After nearly 19 years, decks are cleared for redevelopment of Kher Nagar Sukhsadan Co-operative Housing Society in Bandra (East). The Bombay High Court has directed Maharashtra Housing and Area Development Authority (MHADA) and other authorities to grant permissions for the redevelopment by Tristar Development.
The high court has upheld the society’s rights in terminating the development agreement with AA Estates Private Limited (RNA Group Company) after it failed to start the redevelopment process.
The HC was hearing a petition filed by the society seeking direction to the authorities to grant no-objection certificate (NOC) to Tristar for redeveloping their society, which was categorised as C1 (dilapidated and beyond repair) by the BMC.
The society’s building was leased to it by MHADA under an agreement dated February 12, 1996. The society entered into a development agreement (DA) with AA Estates on October 16, 2005, granting them redevelopment rights. However, AA Estates failed to take any substantial steps for seven years, merely obtaining an NOC from MHADA by January 5, 2012.
As AA Estates failed to initiate the redevelopment, the society terminated the DA on June 9, 2019. Meanwhile, AA Estates was admitted into the Corporate Insolvency Resolution Process (CIRP) under the Insolvency and Bankruptcy Code 2016 by an order of the National Company Law Tribunal (NCLT), Mumbai Bench, dated November 14, 2019.
The Interim Resolution Professional appointed for AA Estates informed the petitioner on December 24, 2019, that a moratorium was applicable to AA Estates’ assets under the CIRP, requesting no coercive action be taken against the developer.

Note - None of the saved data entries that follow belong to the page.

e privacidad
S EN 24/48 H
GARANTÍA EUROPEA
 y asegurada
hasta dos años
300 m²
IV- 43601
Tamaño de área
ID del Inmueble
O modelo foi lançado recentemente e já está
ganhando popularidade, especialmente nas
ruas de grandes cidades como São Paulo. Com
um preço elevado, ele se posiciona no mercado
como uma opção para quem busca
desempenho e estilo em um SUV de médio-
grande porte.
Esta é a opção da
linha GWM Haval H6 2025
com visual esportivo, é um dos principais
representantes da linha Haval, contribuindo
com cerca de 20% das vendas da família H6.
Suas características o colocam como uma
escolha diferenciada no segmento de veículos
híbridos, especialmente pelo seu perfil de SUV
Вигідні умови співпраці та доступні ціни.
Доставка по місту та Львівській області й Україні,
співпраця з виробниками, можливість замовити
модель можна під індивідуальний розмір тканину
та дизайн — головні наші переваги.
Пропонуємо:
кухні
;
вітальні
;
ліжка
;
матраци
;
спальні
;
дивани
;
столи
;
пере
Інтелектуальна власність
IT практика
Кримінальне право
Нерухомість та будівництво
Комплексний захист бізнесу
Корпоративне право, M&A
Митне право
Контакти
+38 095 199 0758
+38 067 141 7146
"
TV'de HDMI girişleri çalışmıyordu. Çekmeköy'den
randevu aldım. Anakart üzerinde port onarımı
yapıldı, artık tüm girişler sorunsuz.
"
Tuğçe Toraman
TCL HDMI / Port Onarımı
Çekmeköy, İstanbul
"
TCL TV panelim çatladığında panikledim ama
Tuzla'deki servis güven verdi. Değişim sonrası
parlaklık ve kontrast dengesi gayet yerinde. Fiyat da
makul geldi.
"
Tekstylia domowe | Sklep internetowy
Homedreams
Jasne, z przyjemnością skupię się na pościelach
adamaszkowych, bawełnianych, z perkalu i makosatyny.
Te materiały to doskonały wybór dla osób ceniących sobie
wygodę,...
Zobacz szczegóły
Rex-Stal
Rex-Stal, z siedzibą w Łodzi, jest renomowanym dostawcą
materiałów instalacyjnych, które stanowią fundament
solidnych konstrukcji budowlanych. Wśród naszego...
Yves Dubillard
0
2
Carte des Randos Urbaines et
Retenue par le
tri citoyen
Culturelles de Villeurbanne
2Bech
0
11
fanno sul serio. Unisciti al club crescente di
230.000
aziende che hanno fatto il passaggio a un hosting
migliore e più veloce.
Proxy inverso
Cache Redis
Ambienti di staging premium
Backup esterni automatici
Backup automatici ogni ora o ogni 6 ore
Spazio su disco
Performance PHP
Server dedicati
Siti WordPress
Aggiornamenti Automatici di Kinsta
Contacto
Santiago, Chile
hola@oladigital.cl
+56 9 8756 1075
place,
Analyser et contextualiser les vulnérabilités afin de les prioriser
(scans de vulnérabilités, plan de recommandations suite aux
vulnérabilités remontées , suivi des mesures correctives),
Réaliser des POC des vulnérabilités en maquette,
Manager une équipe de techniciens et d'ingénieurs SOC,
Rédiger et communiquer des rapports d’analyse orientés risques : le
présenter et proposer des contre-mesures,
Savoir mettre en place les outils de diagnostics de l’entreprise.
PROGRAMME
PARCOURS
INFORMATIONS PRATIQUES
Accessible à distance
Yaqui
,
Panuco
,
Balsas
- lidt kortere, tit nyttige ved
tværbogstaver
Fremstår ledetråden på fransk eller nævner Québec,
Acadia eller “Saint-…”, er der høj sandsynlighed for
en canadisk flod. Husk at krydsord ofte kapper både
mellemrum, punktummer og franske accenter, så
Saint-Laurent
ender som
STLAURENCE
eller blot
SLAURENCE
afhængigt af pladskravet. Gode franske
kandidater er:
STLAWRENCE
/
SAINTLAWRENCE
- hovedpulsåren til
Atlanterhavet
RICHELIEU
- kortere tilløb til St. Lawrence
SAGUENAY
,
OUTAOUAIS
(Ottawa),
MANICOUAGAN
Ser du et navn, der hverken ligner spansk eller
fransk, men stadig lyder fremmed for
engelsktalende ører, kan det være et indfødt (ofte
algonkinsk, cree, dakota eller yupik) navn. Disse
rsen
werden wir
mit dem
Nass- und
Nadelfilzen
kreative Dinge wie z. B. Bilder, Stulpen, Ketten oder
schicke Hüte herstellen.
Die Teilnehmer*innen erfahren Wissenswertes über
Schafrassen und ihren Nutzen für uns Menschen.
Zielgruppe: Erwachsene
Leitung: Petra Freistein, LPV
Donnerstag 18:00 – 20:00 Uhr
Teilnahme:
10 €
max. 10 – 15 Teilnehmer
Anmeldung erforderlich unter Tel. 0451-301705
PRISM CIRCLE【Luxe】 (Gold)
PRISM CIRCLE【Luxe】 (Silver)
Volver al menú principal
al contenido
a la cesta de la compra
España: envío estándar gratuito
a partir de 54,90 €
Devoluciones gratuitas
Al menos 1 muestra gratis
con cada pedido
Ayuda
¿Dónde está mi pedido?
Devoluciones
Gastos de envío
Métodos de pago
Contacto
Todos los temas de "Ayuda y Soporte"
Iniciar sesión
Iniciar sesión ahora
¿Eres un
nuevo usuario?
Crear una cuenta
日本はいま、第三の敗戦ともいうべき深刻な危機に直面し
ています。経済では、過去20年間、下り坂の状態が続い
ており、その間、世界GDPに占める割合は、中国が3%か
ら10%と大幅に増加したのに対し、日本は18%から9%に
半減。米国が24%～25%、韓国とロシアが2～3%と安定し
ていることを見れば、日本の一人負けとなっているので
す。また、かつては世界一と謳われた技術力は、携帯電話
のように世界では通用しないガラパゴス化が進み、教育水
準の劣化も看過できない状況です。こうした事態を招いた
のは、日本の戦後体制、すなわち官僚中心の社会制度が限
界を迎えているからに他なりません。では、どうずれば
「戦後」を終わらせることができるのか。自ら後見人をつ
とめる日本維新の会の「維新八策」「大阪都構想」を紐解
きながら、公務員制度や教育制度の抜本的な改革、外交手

However, the NCLT vacated the CIRP order on June 12, 2020. Despite this, AA Estates requested the society to recall the termination of the DA. When the society refused the same, AA Estates initiated arbitration. However, it failed to get any favourable order.
On November 7, 2021, after considering several proposals, the petitioner appointed Tristar Development as its new developer, which subsequently spent Rs11.80 crore towards the project’s redevelopment.
However, in December 2022, the NCLT reappointed a Resolution Professional for AA Estates, who wrote to MHADA and other authorities, urging them not to grant redevelopment permissions for the society, thereby stalling the redevelopment process once again. Hence, the society approached the HC.
A bench of Justices MS Sonak and Kamal Khata noted that the society was “faced with a classic impasse yet again because of the infamous RNA Group company AA Estates Private Limited”. It underlined that AA Estates had failed to perform its obligations under the DA, and the redevelopment rights of the society’s property did not constitute an asset of AA Estates under the CIRP. It held that resolution professional’s letters were “ex-facie illegal”.
“These society members cannot be deprived of their basic and fundamental rights to shelter,” the bench remarked while directing the authorities to grant permissions for the redevelopment by Tristar.